(Exercise text Opens)

Published in final edited form as: Immunity. 2020 Dec 15;53(6):1136–1150. doi: 10.1016/j.immuni.2020.11.006

Figure 1. Effectors driving the switch between EF or GC responses.

Figure 1.

Effector molecules can influence the dominance of EF or GC responses by directly acting on B cells, or indirectly by promoting or repressing TFH differentiation. IL-6 drives TFH differentiation, thereby promoting GC, while pro-inflammatory molecules (IL-12, IFNγ, TNFα, and IL-2) repress TFH and downstream GC. IL-12 also promotes T cell proliferation, therefore a balance of proliferation and repression of TFH differentiation must be struck for optimal TFH/GC formation. Additional unknown signals can drive the development of T extrafollicular helper cells (TEFH), which promote EF responses. BLyS and APRIL act directly on B cells through the receptor TACI to promote EF responses. TLR7 promotes GC while TLR9 inhibits GCs, although the mechanisms behind these divergent effects are unclear. EF and GCBC both undergo somatic hypermutation (SHM), hence the main difference between them is likely the efficiency of obtaining T cell help that induces further rounds of proliferation and mutation. EF and GC responses both generate MBC. However, subsets of MBC have different origins. CD80- PD-L2- (double negative, DN) MBC are primarily formed prior to GC, and CD80+ PD-L2+ (double positive, DP) are predominantly from GC. LLPC are the latest to form and arise almost entirely, if not exclusively, from GCs.

(Exercise text Closes)

> Exercise: Return everything from "Published in final" down to "or GC responses." in the figure caption on EF and GC responses, copied word for word.

(Supplied information Opens)

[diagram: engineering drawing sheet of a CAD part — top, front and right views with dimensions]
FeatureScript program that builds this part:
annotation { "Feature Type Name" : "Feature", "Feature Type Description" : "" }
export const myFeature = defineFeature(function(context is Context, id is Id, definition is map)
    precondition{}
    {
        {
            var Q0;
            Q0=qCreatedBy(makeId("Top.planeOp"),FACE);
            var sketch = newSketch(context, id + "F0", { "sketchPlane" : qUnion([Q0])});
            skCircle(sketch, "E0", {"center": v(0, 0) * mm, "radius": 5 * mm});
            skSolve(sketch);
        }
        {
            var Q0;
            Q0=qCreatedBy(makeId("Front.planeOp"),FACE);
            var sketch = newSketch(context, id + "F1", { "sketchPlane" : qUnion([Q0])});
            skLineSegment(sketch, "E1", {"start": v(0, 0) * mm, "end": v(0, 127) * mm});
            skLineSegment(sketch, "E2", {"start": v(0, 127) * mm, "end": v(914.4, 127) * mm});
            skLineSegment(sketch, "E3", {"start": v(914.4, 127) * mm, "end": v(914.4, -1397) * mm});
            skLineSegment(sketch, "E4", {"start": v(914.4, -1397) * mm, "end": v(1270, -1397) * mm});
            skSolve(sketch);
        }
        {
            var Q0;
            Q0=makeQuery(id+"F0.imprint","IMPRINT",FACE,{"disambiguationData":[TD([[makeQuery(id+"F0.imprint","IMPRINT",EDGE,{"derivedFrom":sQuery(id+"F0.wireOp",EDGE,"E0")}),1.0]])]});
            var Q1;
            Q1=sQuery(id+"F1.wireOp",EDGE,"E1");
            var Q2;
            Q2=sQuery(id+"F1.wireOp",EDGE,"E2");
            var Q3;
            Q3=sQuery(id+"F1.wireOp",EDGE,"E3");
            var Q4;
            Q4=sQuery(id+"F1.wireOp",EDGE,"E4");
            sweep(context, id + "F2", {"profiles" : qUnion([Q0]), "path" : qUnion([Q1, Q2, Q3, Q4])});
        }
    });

(Supplied information Closes)

> Your response:
Published in final edited form as: Immunity. 2020 Dec 15;53(6):1136–1150. doi: 10.1016/j.immuni.2020.11.006

Figure 1. Effectors driving the switch between EF or GC responses.